BP's blown-out Macondo well spewed approximately 5 million barrels, or 210 million gallons into the Gulf of Mexico.
According to scientists in the Flow Rate Technical Group, supervised by the U.S. Geological Survey and the U.S. Department of Energy, BP's Macondo well spewed 62,000 barrels of oil a day initially, and the flow eased to 53,000 barrels a day until the well was finally capped and sealed July 15.
BP injected approximately 1.8 million gallons of dispersant into the Gulf.

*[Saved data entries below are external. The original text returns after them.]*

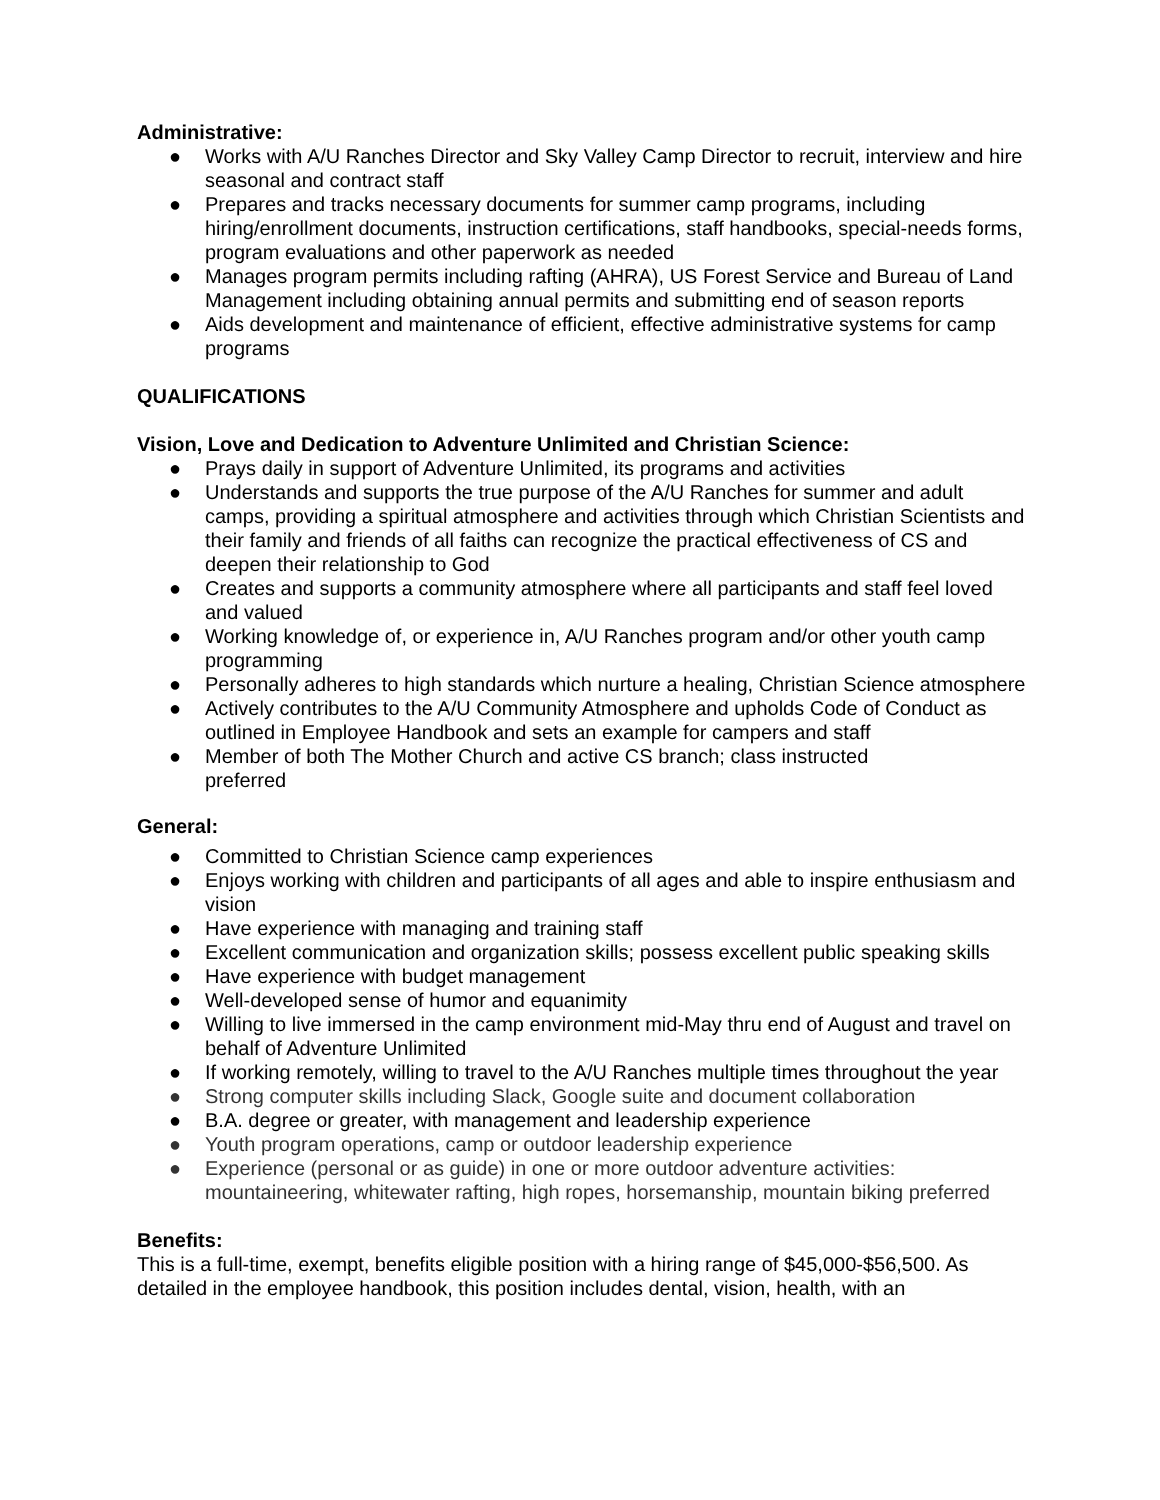Administrative:
● Works with A/U Ranches Director and Sky Valley Camp Director to recruit, interview and hire seasonal and contract staff
● Prepares and tracks necessary documents for summer camp programs, including hiring/enrollment documents, instruction certifications, staff handbooks, special-needs forms, program evaluations and other paperwork as needed
● Manages program permits including rafting (AHRA), US Forest Service and Bureau of Land Management including obtaining annual permits and submitting end of season reports
● Aids development and maintenance of efficient, effective administrative systems for camp programs
QUALIFICATIONS
Vision, Love and Dedication to Adventure Unlimited and Christian Science:
● Prays daily in support of Adventure Unlimited, its programs and activities
● Understands and supports the true purpose of the A/U Ranches for summer and adult camps, providing a spiritual atmosphere and activities through which Christian Scientists and their family and friends of all faiths can recognize the practical effectiveness of CS and deepen their relationship to God
● Creates and supports a community atmosphere where all participants and staff feel loved and valued
● Working knowledge of, or experience in, A/U Ranches program and/or other youth camp programming
● Personally adheres to high standards which nurture a healing, Christian Science atmosphere
● Actively contributes to the A/U Community Atmosphere and upholds Code of Conduct as outlined in Employee Handbook and sets an example for campers and staff
● Member of both The Mother Church and active CS branch; class instructed
preferred
General:
● Committed to Christian Science camp experiences
● Enjoys working with children and participants of all ages and able to inspire enthusiasm and vision
● Have experience with managing and training staff
● Excellent communication and organization skills; possess excellent public speaking skills
● Have experience with budget management
● Well-developed sense of humor and equanimity
● Willing to live immersed in the camp environment mid-May thru end of August and travel on behalf of Adventure Unlimited
● If working remotely, willing to travel to the A/U Ranches multiple times throughout the year
● Strong computer skills including Slack, Google suite and document collaboration
● B.A. degree or greater, with management and leadership experience
● Youth program operations, camp or outdoor leadership experience
● Experience (personal or as guide) in one or more outdoor adventure activities: mountaineering, whitewater rafting, high ropes, horsemanship, mountain biking preferred
Benefits:
This is a full-time, exempt, benefits eligible position with a hiring range of $45,000-$56,500. As detailed in the employee handbook, this position includes dental, vision, health, with an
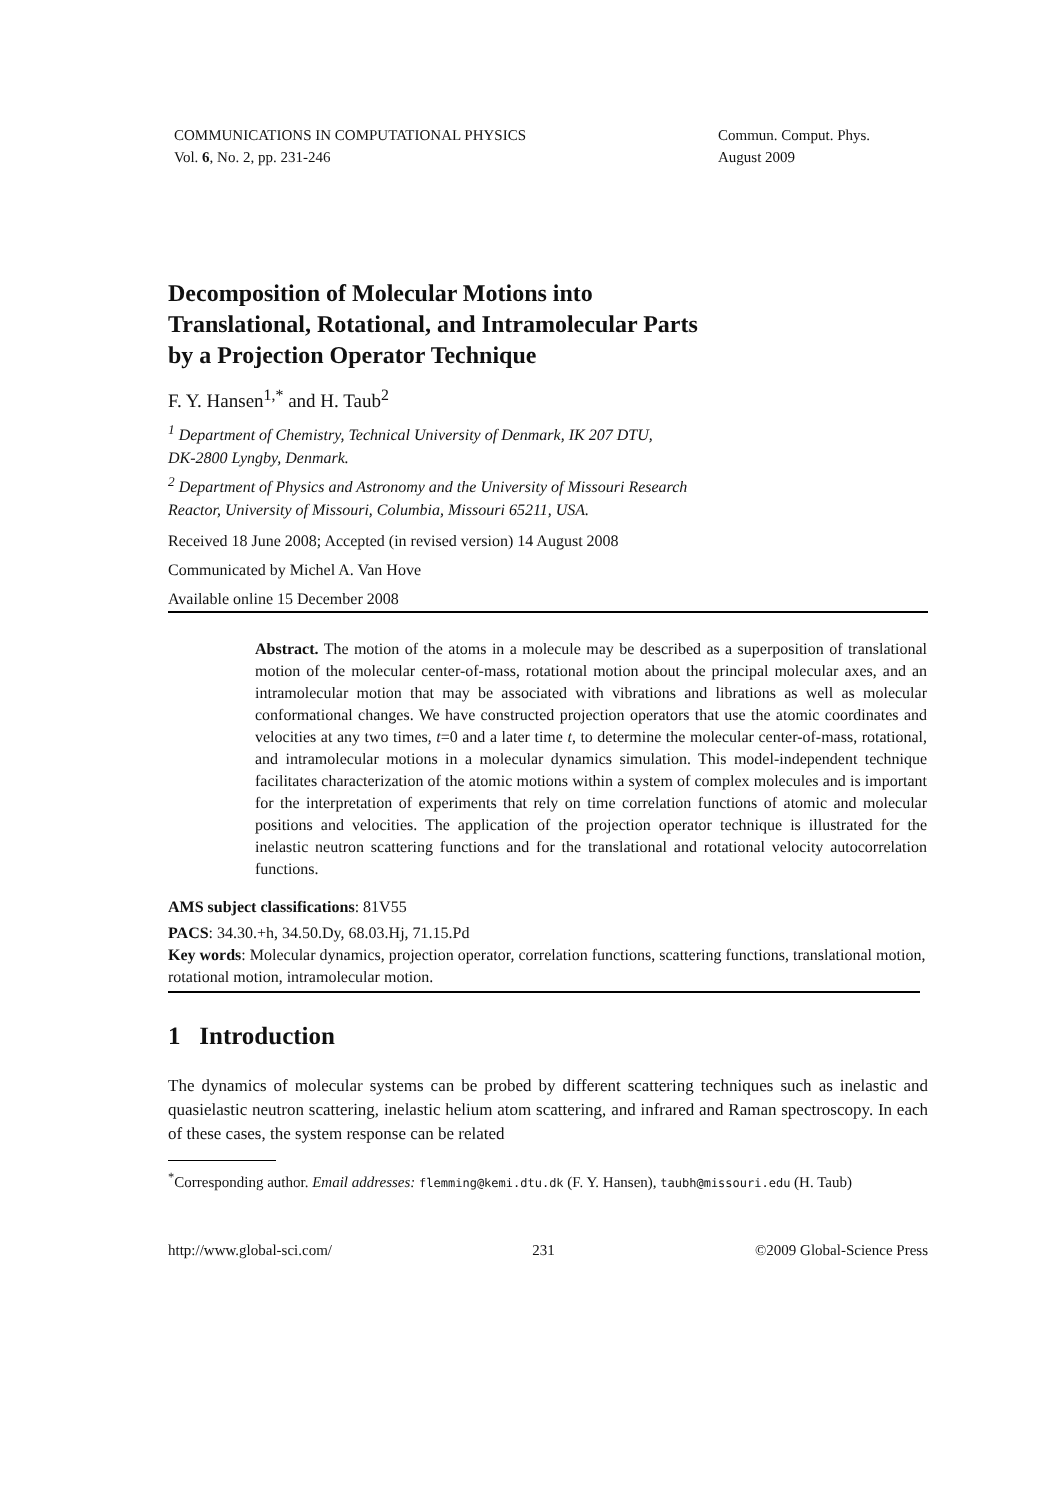COMMUNICATIONS IN COMPUTATIONAL PHYSICS
Vol. 6, No. 2, pp. 231-246
Commun. Comput. Phys.
August 2009
Decomposition of Molecular Motions into
Translational, Rotational, and Intramolecular Parts
by a Projection Operator Technique
F. Y. Hansen<sup>1,*</sup> and H. Taub<sup>2</sup>
<sup>1</sup> Department of Chemistry, Technical University of Denmark, IK 207 DTU,
DK-2800 Lyngby, Denmark.
<sup>2</sup> Department of Physics and Astronomy and the University of Missouri Research
Reactor, University of Missouri, Columbia, Missouri 65211, USA.
Received 18 June 2008; Accepted (in revised version) 14 August 2008
Communicated by Michel A. Van Hove
Available online 15 December 2008
Abstract. The motion of the atoms in a molecule may be described as a superposition of translational motion of the molecular center-of-mass, rotational motion about the principal molecular axes, and an intramolecular motion that may be associated with vibrations and librations as well as molecular conformational changes. We have constructed projection operators that use the atomic coordinates and velocities at any two times, t=0 and a later time t, to determine the molecular center-of-mass, rotational, and intramolecular motions in a molecular dynamics simulation. This model-independent technique facilitates characterization of the atomic motions within a system of complex molecules and is important for the interpretation of experiments that rely on time correlation functions of atomic and molecular positions and velocities. The application of the projection operator technique is illustrated for the inelastic neutron scattering functions and for the translational and rotational velocity autocorrelation functions.
AMS subject classifications: 81V55
PACS: 34.30.+h, 34.50.Dy, 68.03.Hj, 71.15.Pd
Key words: Molecular dynamics, projection operator, correlation functions, scattering functions, translational motion, rotational motion, intramolecular motion.
1 Introduction
The dynamics of molecular systems can be probed by different scattering techniques such as inelastic and quasielastic neutron scattering, inelastic helium atom scattering, and infrared and Raman spectroscopy. In each of these cases, the system response can be related
<sup>*</sup> Corresponding author. Email addresses: flemming@kemi.dtu.dk (F. Y. Hansen), taubh@missouri.edu (H. Taub)
http://www.global-sci.com/ 231 ©2009 Global-Science Press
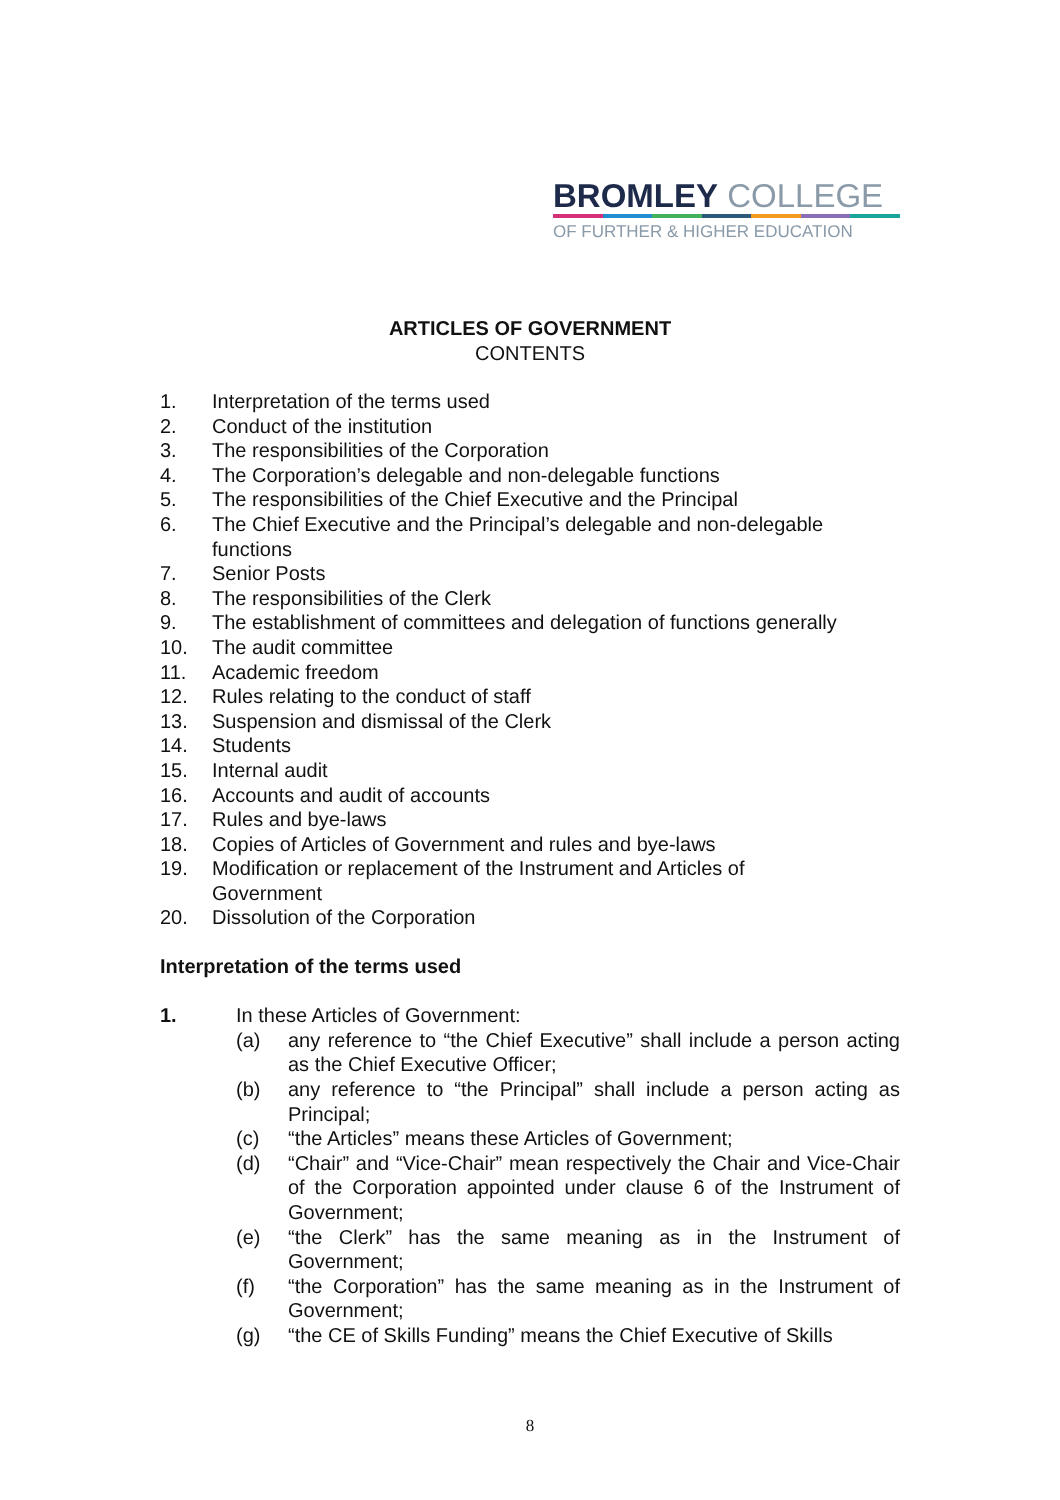BROMLEY COLLEGE
OF FURTHER & HIGHER EDUCATION
ARTICLES OF GOVERNMENT
CONTENTS
1. Interpretation of the terms used
2. Conduct of the institution
3. The responsibilities of the Corporation
4. The Corporation’s delegable and non-delegable functions
5. The responsibilities of the Chief Executive and the Principal
6. The Chief Executive and the Principal’s delegable and non-delegable
functions
7. Senior Posts
8. The responsibilities of the Clerk
9. The establishment of committees and delegation of functions generally
10. The audit committee
11. Academic freedom
12. Rules relating to the conduct of staff
13. Suspension and dismissal of the Clerk
14. Students
15. Internal audit
16. Accounts and audit of accounts
17. Rules and bye-laws
18. Copies of Articles of Government and rules and bye-laws
19. Modification or replacement of the Instrument and Articles of
Government
20. Dissolution of the Corporation
Interpretation of the terms used
1. In these Articles of Government:
(a) any reference to “the Chief Executive” shall include a person acting as the Chief Executive Officer;
(b) any reference to “the Principal” shall include a person acting as Principal;
(c) “the Articles” means these Articles of Government;
(d) “Chair” and “Vice-Chair” mean respectively the Chair and Vice-Chair of the Corporation appointed under clause 6 of the Instrument of Government;
(e) “the Clerk” has the same meaning as in the Instrument of Government;
(f) “the Corporation” has the same meaning as in the Instrument of Government;
(g) “the CE of Skills Funding” means the Chief Executive of Skills
8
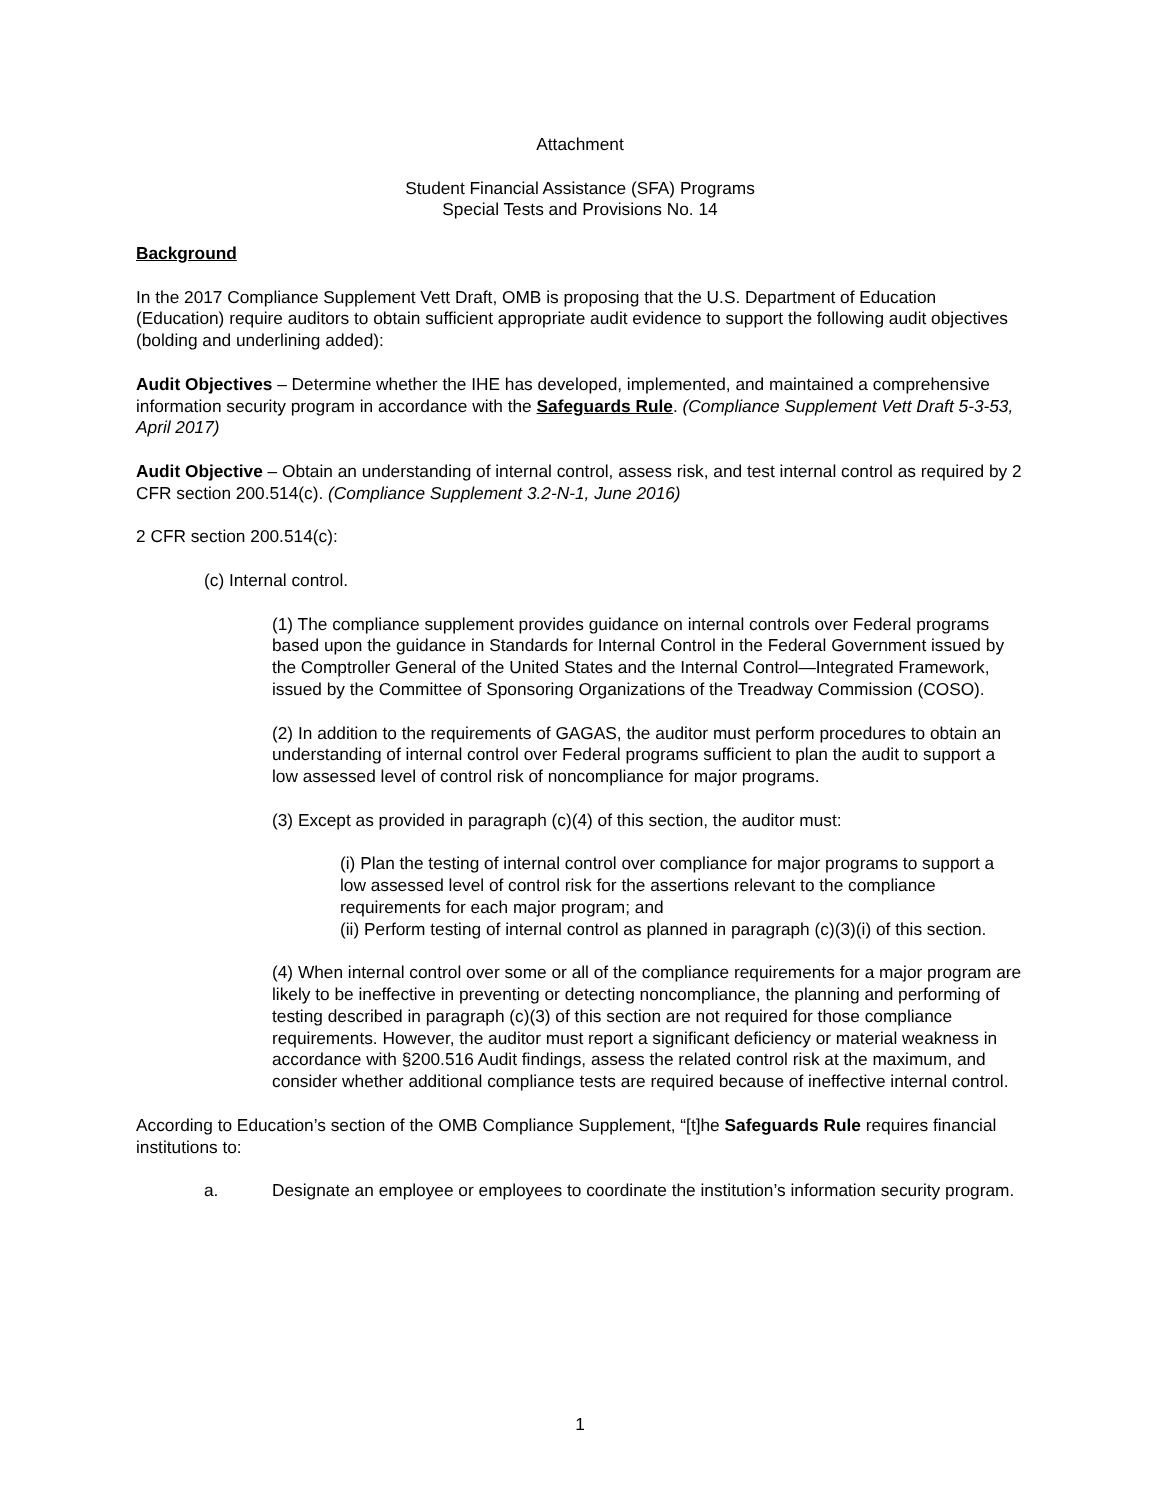Attachment
Student Financial Assistance (SFA) Programs
Special Tests and Provisions No. 14
Background
In the 2017 Compliance Supplement Vett Draft, OMB is proposing that the U.S. Department of Education (Education) require auditors to obtain sufficient appropriate audit evidence to support the following audit objectives (bolding and underlining added):
Audit Objectives – Determine whether the IHE has developed, implemented, and maintained a comprehensive information security program in accordance with the Safeguards Rule. (Compliance Supplement Vett Draft 5-3-53, April 2017)
Audit Objective – Obtain an understanding of internal control, assess risk, and test internal control as required by 2 CFR section 200.514(c). (Compliance Supplement 3.2-N-1, June 2016)
2 CFR section 200.514(c):
(c) Internal control.
(1) The compliance supplement provides guidance on internal controls over Federal programs based upon the guidance in Standards for Internal Control in the Federal Government issued by the Comptroller General of the United States and the Internal Control—Integrated Framework, issued by the Committee of Sponsoring Organizations of the Treadway Commission (COSO).
(2) In addition to the requirements of GAGAS, the auditor must perform procedures to obtain an understanding of internal control over Federal programs sufficient to plan the audit to support a low assessed level of control risk of noncompliance for major programs.
(3) Except as provided in paragraph (c)(4) of this section, the auditor must:
(i) Plan the testing of internal control over compliance for major programs to support a low assessed level of control risk for the assertions relevant to the compliance requirements for each major program; and
(ii) Perform testing of internal control as planned in paragraph (c)(3)(i) of this section.
(4) When internal control over some or all of the compliance requirements for a major program are likely to be ineffective in preventing or detecting noncompliance, the planning and performing of testing described in paragraph (c)(3) of this section are not required for those compliance requirements. However, the auditor must report a significant deficiency or material weakness in accordance with §200.516 Audit findings, assess the related control risk at the maximum, and consider whether additional compliance tests are required because of ineffective internal control.
According to Education’s section of the OMB Compliance Supplement, “[t]he Safeguards Rule requires financial institutions to:
a. Designate an employee or employees to coordinate the institution’s information security program.
1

The new figures indicate that the roughly 800,000 barrels of oil that BP managed to capture with its various containment strategies -- a riser insertion tool, a "top hat," and flaring from a surface rig -- represented only about one-sixth of the crude that surged into the gulf over the course of nearly three months. In all, about 1.2 million barrels of oil have been accounted for, either burned, captured or skimmed off the ocean's surface. That's about a quarter of the new estimate for the total spill. Where the other three-quarters has gone is unclear. Some has evaporated; some has been consumed by microbes; but scientists remain troubled by the possibility that large amounts of oil remain underwater in cloudlike plumes.
For government lawyers preparing a case against BP, this number could help calculate the maximum civil penalty BP might face for the spill. If BP is not found to have acted with negligence, the penalty would be $1,100 per barrel. About 4.1 million barrels escaped into the gulf, according to the new estimate, so that fine would come to $4.5 billion. If BP is found to have acted with "gross negligence" in the lead-up to the spill, the maximum penalty would be $4,300 a barrel, which would work out to $17.6 billion.
In all, the 4.1 million barrels estimated to have polluted the gulf would be enough to fill the Pentagon to a depth of 18 feet or to fill 260 Olympic swimming pools. The entire Gulf of Mexico, by comparison, would fill 880 million Pentagons, or 973 billion Olympic pools.
This spill is significantly larger than the Ixtoc I blowout of 1979, which polluted the southern Gulf of Mexico with 138 million gallons over the course of 10 months. That had been the largest oil spill in history, surpassed only by the intentional spills in 1991 during the Persian Gulf War.